9.5.6. Diagnóstico diferencial El diagnóstico diferencial de una diseminación hematógena tuberculosa pulmonar se debe hacer en algún momento de su evolución, con otras enfermedades productoras de imágenes micronodulillares y nodulillares múltiple. Las patologías que en un momento de su evolución pueden comprometer al pulmón con lesiones difusas nódulonodulillares son numerosísimas, y por tal requieren la búsqueda de la certitud diagnóstica.

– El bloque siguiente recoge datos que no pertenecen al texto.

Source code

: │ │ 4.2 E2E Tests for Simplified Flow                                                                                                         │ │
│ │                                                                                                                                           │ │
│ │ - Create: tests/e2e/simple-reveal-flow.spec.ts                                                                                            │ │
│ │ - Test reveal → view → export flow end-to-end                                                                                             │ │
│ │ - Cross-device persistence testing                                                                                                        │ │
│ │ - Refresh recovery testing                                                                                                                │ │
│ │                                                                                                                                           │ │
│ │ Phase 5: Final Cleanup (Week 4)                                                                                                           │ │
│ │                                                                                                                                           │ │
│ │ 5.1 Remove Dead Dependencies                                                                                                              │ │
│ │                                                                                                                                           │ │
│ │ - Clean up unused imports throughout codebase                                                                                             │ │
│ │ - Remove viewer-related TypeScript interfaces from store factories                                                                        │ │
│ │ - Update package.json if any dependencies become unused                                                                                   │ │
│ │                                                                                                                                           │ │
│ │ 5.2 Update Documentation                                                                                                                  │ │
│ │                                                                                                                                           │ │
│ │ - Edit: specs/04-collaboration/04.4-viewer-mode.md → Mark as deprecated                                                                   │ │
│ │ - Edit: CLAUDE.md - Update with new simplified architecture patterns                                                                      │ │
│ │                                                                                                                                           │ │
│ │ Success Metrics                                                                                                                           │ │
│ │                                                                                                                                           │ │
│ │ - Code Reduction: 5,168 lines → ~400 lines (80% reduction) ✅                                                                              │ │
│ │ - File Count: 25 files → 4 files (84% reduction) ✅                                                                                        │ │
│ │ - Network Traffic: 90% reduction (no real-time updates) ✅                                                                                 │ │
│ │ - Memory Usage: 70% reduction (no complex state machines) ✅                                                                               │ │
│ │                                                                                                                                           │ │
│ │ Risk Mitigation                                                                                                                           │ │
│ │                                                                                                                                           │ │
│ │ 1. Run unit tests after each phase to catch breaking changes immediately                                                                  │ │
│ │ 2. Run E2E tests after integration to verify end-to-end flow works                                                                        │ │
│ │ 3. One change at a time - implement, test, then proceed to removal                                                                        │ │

9.5.7. Tratamiento El tratamiento sigue los lineamientos generales del de la tuberculosis en general, para lo cual se remite al capítulo correspondiente. No hay firmes recomendaciones para añadir corticosteroides al tratamiento convencional antituberculoso en las tuberculosis miliares, pero si hay un carácter asfíctico o manifestaciones hipóxicas o un síndrome de dificultad respiratorio del adulto, somos proclives a utilizarlos. Hay que tener en cuenta que una vez correlacionadas la clínica, la radiología y la anatomía patológica, y en ocasiones sin diagnóstico de certeza, se debe aplicar la terapéutica más útil y eficaz para llegar a obtener la curación del paciente, lo mas rápido y con la menor secuela posible. Si se confirma la tuberculosis como causa de la enfermedad y se ha comenzado el tratamiento específico, puede prescribirse, si hay posibilidades de insuficiencia respiratoria la asociación de corticoides.